Items listed in a dataset:
--

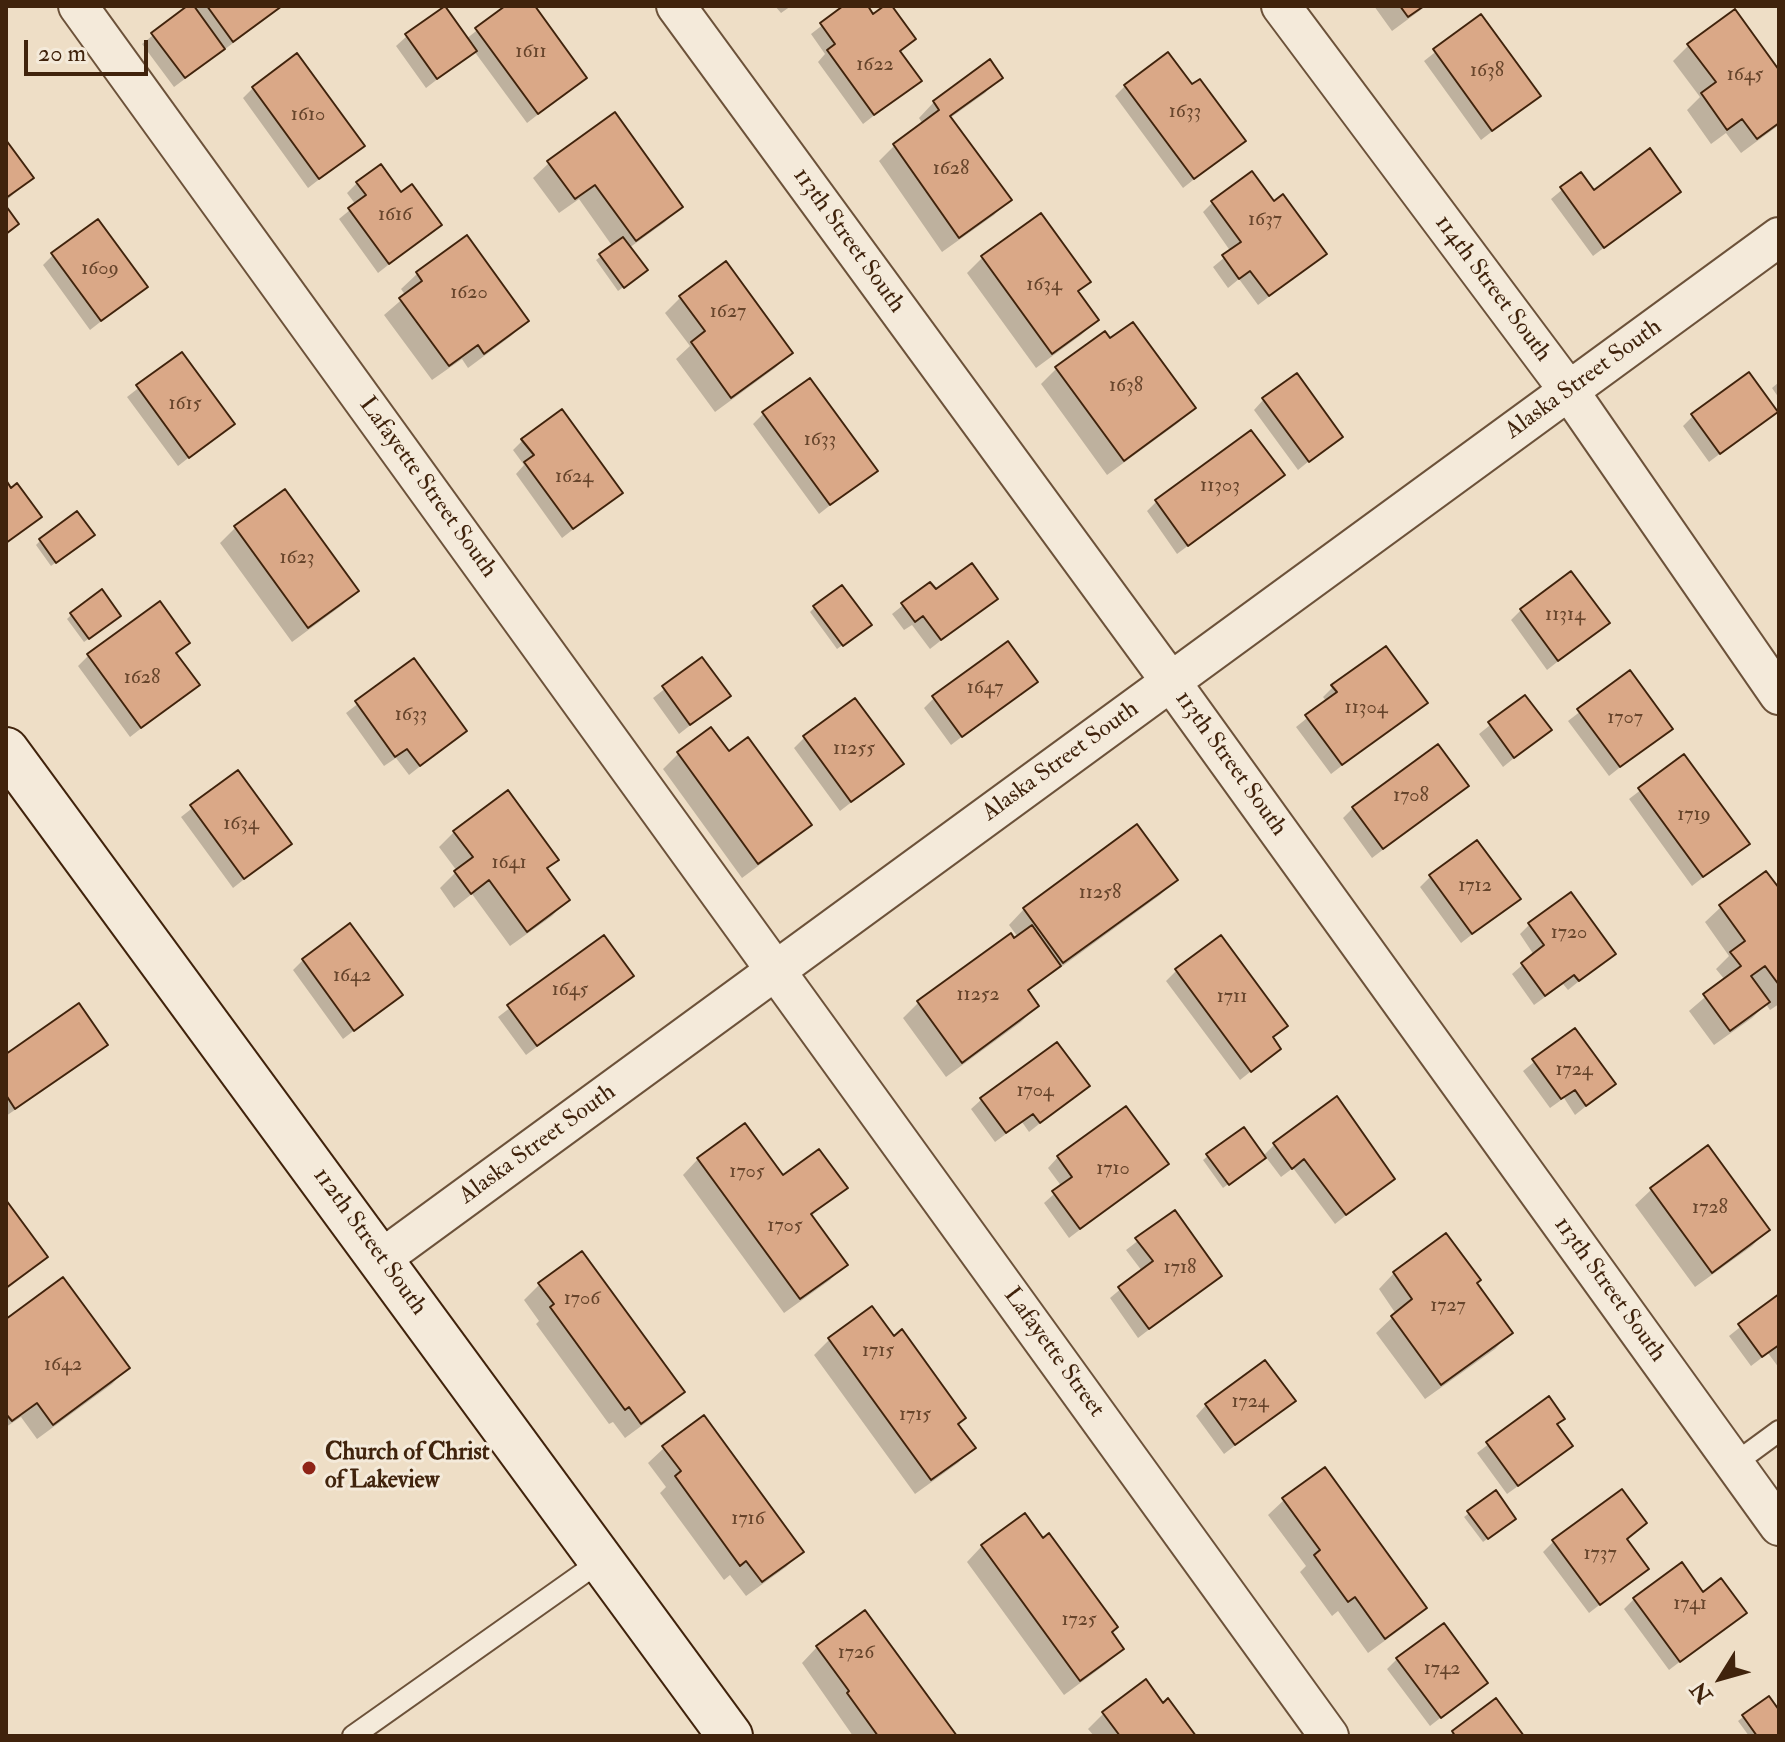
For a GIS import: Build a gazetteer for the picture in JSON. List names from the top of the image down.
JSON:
{
  "streets": {
    "main road": ["112th Street South"],
    "street": [
      "113th Street South",
      "114th Street South",
      "Alaska Street South",
      "Lafayette Street South",
      "Lafayette Street"
    ]
  },
  "crossings": [
    ["113th Street South", "Alaska Street South"],
    ["114th Street South", "Alaska Street South"],
    ["Alaska Street South", "Lafayette Street South"],
    ["Alaska Street South", "112th Street South"],
    ["Alaska Street South", "Lafayette Street"],
    ["Lafayette Street South", "Lafayette Street"]
  ],
  "places": ["Church of Christ of Lakeview"],
  "house_numbers": [
    "1611",
    "1622",
    "1638",
    "1645",
    "1633",
    "1610",
    "1628",
    "1616",
    "1637",
    "1609",
    "1634",
    "1620",
    "1627",
    "1638",
    "1615",
    "1633",
    "1624",
    "11303",
    "1623",
    "11314",
    "1628",
    "1647",
    "11304",
    "1633",
    "1707",
    "11255",
    "1708",
    "1719",
    "1634",
    "1641",
    "1712",
    "11258",
    "1720",
    "1642",
    "1645",
    "11252",
    "1711",
    "1724",
    "1704",
    "1710",
    "1705",
    "1728",
    "1705",
    "1718",
    "1706",
    "1727",
    "1715",
    "1642",
    "1724",
    "1715",
    "1716",
    "1737",
    "1741",
    "1725",
    "1726",
    "1742"
  ],
  "scale_bar": "20 m",
  "north": "bottom left"
}
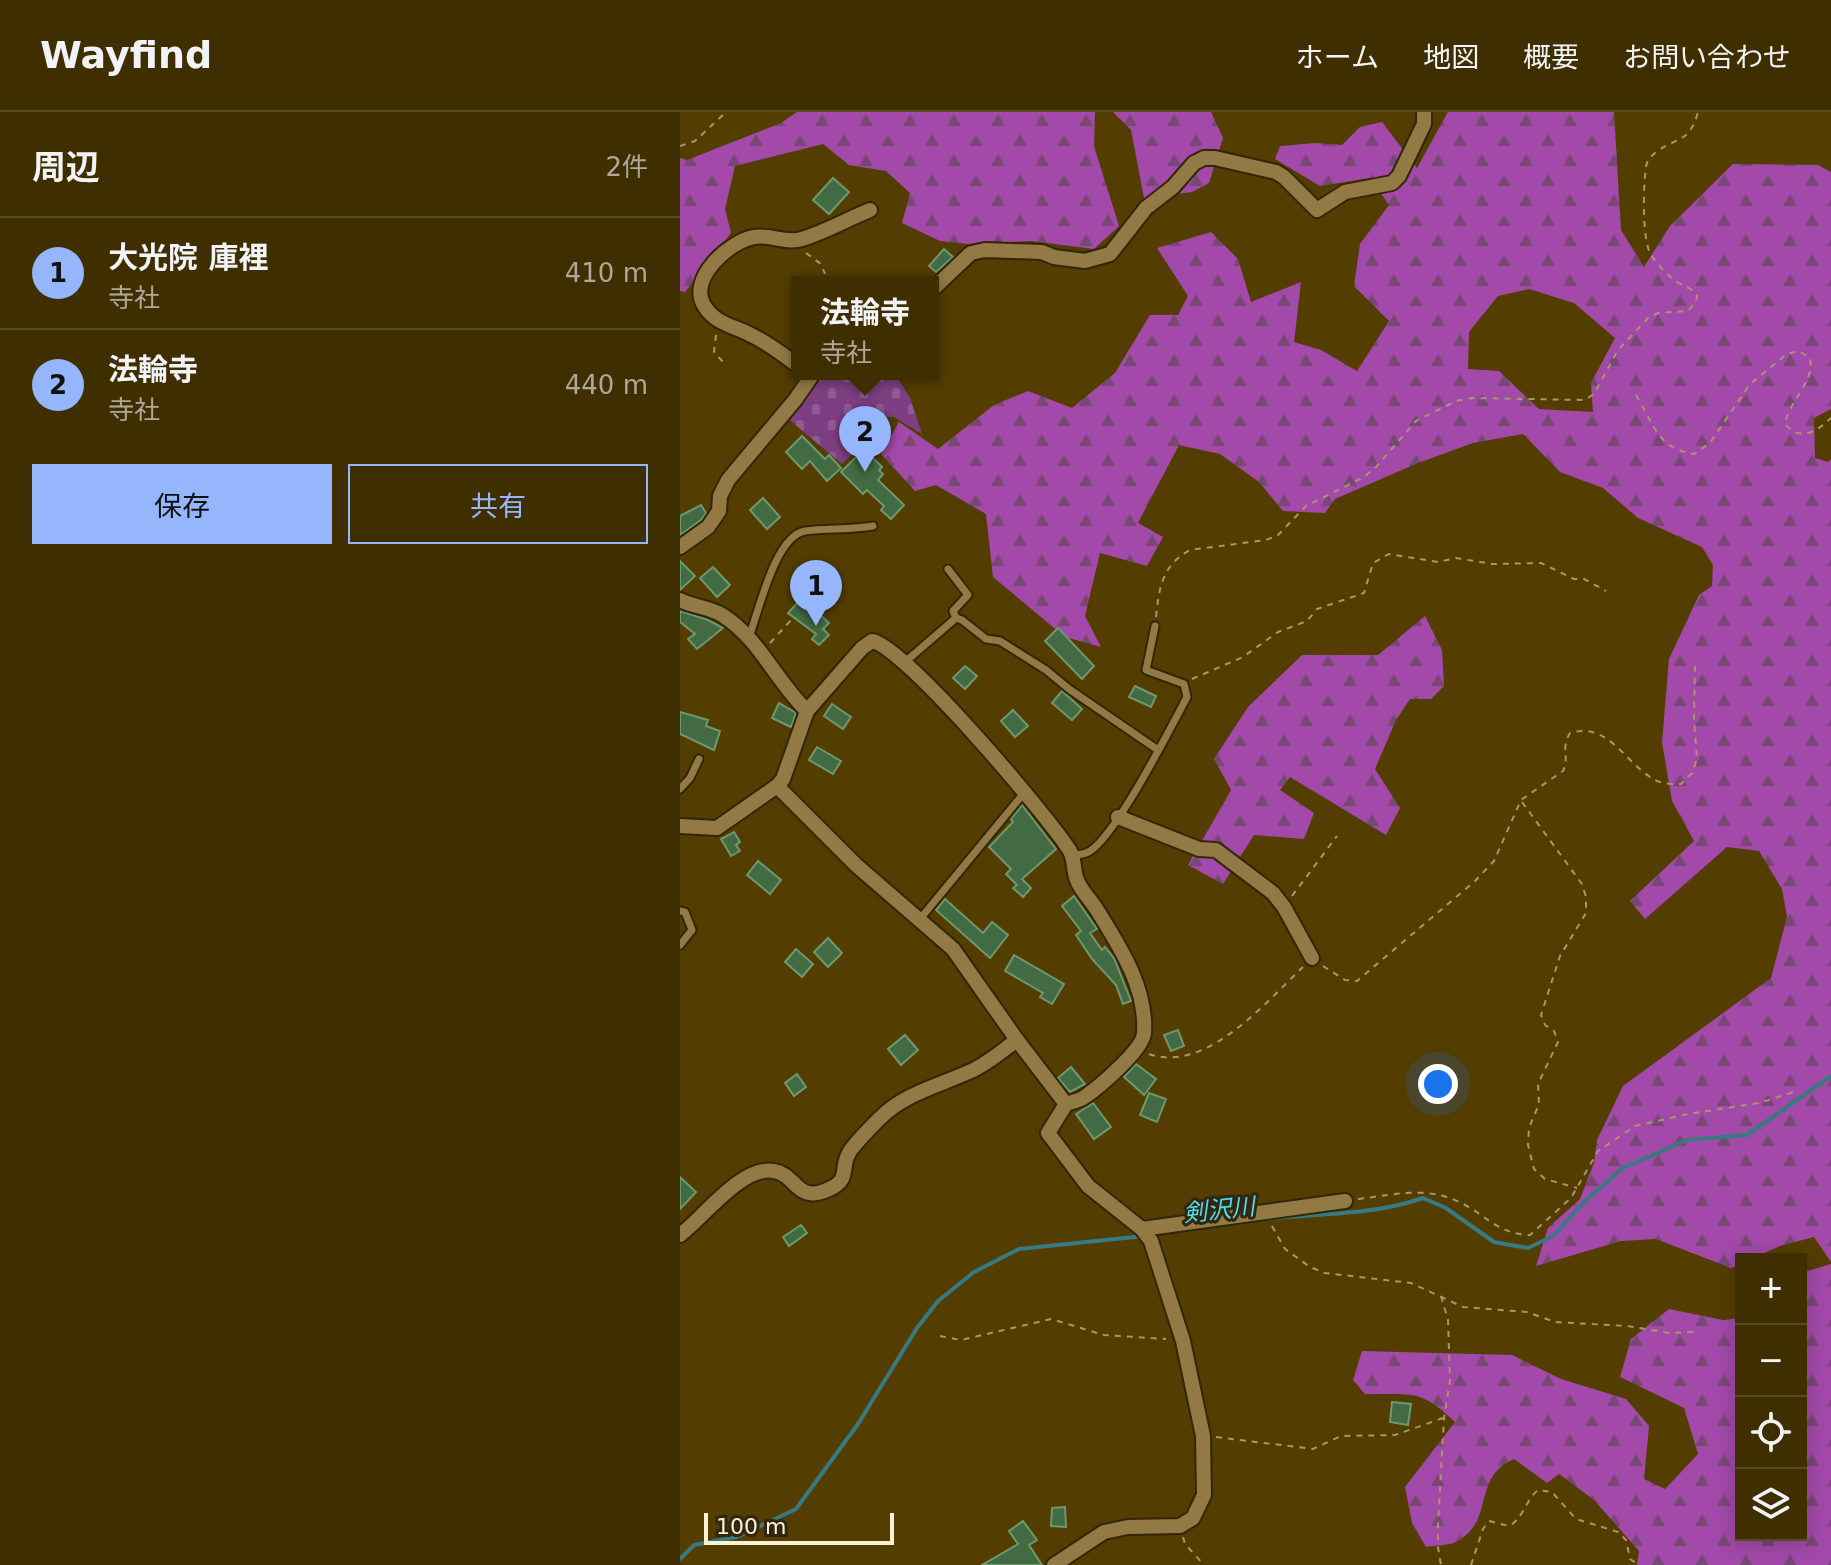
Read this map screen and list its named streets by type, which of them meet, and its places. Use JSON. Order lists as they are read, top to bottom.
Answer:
{
  "water": ["剣沢川"],
  "scale_bar": "100 m",
  "page": {
    "header": "Wayfind",
    "nav": [
      "ホーム",
      "地図",
      "概要",
      "お問い合わせ"
    ],
    "heading": ["周辺", "2件"],
    "list": [
      {
        "mark": "1",
        "name": "大光院 庫裡",
        "note": "寺社",
        "value": "410 m"
      },
      {
        "mark": "2",
        "name": "法輪寺",
        "note": "寺社",
        "value": "440 m"
      }
    ],
    "popup": ["法輪寺", "寺社"],
    "pins": ["2", "1"],
    "buttons": ["保存", "共有"],
    "map_buttons": ["+", "−"],
    "scale": "100 m"
  }
}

--

PROMPT
Repeat word for word the lines running from the line containing "Read this map" to the end of the entries above, inclusive.

RESULT
Read this map screen and list its named streets by type, which of them meet, and its places. Use JSON. Order lists as they are read, top to bottom.
Answer:
{
  "water": ["剣沢川"],
  "scale_bar": "100 m",
  "page": {
    "header": "Wayfind",
    "nav": [
      "ホーム",
      "地図",
      "概要",
      "お問い合わせ"
    ],
    "heading": ["周辺", "2件"],
    "list": [
      {
        "mark": "1",
        "name": "大光院 庫裡",
        "note": "寺社",
        "value": "410 m"
      },
      {
        "mark": "2",
        "name": "法輪寺",
        "note": "寺社",
        "value": "440 m"
      }
    ],
    "popup": ["法輪寺", "寺社"],
    "pins": ["2", "1"],
    "buttons": ["保存", "共有"],
    "map_buttons": ["+", "−"],
    "scale": "100 m"
  }
}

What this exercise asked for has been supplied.